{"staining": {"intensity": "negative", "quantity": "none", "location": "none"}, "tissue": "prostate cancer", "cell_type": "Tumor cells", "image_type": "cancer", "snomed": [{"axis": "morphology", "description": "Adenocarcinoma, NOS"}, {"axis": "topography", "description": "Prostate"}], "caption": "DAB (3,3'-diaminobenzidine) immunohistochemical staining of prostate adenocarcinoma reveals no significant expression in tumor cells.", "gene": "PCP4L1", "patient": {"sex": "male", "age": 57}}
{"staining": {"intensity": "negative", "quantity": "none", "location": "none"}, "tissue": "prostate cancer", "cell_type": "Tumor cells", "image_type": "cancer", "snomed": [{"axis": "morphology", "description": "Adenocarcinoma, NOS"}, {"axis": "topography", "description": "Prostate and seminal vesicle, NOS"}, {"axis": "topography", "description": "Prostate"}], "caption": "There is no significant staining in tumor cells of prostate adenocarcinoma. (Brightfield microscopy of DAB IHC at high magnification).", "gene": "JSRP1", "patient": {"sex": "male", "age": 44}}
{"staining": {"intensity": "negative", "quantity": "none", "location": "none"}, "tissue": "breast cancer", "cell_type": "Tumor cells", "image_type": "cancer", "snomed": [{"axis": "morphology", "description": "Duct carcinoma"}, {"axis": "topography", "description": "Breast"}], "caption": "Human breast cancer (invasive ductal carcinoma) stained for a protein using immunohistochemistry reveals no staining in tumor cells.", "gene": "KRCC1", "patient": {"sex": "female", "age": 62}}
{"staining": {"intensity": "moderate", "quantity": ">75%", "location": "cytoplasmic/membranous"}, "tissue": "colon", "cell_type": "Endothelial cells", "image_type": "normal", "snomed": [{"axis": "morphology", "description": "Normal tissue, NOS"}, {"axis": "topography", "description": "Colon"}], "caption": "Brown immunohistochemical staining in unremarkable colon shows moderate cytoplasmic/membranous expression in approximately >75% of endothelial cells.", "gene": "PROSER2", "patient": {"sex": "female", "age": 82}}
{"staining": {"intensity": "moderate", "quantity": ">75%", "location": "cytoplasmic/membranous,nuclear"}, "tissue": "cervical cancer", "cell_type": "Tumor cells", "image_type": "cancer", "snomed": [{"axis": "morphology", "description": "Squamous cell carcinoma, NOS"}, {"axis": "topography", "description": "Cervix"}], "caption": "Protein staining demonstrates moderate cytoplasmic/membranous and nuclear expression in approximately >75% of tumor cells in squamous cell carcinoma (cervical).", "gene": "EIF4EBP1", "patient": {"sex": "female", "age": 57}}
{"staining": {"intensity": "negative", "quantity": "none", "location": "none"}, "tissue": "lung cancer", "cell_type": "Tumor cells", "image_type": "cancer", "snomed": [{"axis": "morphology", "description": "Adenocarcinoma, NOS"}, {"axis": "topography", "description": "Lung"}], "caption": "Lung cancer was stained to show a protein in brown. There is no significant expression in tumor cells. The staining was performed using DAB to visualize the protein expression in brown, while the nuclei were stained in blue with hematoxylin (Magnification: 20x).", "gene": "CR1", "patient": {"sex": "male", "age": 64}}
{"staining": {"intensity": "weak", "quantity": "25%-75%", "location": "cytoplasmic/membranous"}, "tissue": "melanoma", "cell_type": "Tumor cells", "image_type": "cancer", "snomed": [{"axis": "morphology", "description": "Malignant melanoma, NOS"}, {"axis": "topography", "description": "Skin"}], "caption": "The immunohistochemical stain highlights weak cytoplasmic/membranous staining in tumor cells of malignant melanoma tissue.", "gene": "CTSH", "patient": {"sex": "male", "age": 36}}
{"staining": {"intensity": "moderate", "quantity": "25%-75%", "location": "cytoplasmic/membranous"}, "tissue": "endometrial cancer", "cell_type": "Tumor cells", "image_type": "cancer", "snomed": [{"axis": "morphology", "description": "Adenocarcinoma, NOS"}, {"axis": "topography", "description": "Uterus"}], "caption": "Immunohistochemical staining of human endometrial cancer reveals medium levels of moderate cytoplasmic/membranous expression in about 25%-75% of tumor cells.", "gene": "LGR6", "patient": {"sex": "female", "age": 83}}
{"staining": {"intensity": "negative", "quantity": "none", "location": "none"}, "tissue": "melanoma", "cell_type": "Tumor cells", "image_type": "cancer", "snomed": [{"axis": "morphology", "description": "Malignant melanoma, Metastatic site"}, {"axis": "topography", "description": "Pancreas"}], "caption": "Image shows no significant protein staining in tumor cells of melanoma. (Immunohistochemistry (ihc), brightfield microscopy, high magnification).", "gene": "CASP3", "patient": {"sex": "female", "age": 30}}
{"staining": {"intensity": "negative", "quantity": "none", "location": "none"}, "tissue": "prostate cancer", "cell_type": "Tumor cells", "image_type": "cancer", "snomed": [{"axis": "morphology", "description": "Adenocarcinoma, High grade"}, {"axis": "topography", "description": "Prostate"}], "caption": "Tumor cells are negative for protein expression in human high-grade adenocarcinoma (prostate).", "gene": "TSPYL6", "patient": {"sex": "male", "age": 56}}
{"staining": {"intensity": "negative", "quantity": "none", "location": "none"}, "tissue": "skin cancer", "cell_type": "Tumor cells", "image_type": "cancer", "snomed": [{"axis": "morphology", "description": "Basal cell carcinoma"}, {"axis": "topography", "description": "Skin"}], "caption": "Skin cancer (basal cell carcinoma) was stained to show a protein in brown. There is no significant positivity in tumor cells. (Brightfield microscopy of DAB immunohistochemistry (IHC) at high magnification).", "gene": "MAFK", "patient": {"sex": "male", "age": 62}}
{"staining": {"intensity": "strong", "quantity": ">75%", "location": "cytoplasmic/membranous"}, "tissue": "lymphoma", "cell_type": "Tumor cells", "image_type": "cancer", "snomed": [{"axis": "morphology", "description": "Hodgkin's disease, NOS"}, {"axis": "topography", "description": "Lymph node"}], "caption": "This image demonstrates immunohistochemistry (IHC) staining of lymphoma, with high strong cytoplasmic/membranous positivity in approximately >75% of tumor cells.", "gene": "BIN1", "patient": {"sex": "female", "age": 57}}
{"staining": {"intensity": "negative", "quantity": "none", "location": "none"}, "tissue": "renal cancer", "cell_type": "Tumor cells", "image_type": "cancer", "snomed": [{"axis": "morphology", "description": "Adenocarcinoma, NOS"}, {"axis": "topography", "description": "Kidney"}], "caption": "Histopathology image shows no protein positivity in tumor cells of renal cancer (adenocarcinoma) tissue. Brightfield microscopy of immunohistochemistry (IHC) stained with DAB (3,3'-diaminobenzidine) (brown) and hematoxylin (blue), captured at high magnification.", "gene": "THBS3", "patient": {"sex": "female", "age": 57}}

_ _ _

▶ **Work instructions**
Only the lines above from the line containing "cancer (basal cell" through the line containing "image demonstrates immunohistochemistry" should be retyped, exactly and with both ends included.

▶ **Solution to this exercise**
{"staining": {"intensity": "negative", "quantity": "none", "location": "none"}, "tissue": "skin cancer", "cell_type": "Tumor cells", "image_type": "cancer", "snomed": [{"axis": "morphology", "description": "Basal cell carcinoma"}, {"axis": "topography", "description": "Skin"}], "caption": "Skin cancer (basal cell carcinoma) was stained to show a protein in brown. There is no significant positivity in tumor cells. (Brightfield microscopy of DAB immunohistochemistry (IHC) at high magnification).", "gene": "MAFK", "patient": {"sex": "male", "age": 62}}
{"staining": {"intensity": "strong", "quantity": ">75%", "location": "cytoplasmic/membranous"}, "tissue": "lymphoma", "cell_type": "Tumor cells", "image_type": "cancer", "snomed": [{"axis": "morphology", "description": "Hodgkin's disease, NOS"}, {"axis": "topography", "description": "Lymph node"}], "caption": "This image demonstrates immunohistochemistry (IHC) staining of lymphoma, with high strong cytoplasmic/membranous positivity in approximately >75% of tumor cells.", "gene": "BIN1", "patient": {"sex": "female", "age": 57}}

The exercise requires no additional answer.